## RECORDS FOR THE EXERCISE:
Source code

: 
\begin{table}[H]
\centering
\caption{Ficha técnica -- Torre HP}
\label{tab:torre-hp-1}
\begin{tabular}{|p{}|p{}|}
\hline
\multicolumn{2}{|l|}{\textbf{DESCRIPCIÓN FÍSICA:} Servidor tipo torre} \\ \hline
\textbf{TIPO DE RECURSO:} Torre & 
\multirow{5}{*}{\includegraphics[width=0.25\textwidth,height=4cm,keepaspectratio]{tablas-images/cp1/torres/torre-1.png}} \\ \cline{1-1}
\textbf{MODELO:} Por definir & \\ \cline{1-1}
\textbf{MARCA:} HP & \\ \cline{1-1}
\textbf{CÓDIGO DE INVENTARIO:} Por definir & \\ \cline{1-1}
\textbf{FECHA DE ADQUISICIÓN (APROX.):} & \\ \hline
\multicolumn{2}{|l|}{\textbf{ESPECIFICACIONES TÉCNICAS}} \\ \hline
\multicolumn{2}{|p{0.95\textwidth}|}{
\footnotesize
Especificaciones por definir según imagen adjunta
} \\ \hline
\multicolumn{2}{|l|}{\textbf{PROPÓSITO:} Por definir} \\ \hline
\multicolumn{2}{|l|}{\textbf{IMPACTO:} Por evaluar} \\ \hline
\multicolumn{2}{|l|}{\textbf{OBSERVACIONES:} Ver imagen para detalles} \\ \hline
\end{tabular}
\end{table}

## EXERCISE AIM:
Where a line of the records above holds the word "multicolumn", copy that line.

## ANSWER AREA:
\multicolumn{2}{|l|}{\textbf{DESCRIPCIÓN FÍSICA:} Servidor tipo torre} \\ \hline
\multicolumn{2}{|l|}{\textbf{ESPECIFICACIONES TÉCNICAS}} \\ \hline
\multicolumn{2}{|p{0.95\textwidth}|}{
\multicolumn{2}{|l|}{\textbf{PROPÓSITO:} Por definir} \\ \hline
\multicolumn{2}{|l|}{\textbf{IMPACTO:} Por evaluar} \\ \hline
\multicolumn{2}{|l|}{\textbf{OBSERVACIONES:} Ver imagen para detalles} \\ \hline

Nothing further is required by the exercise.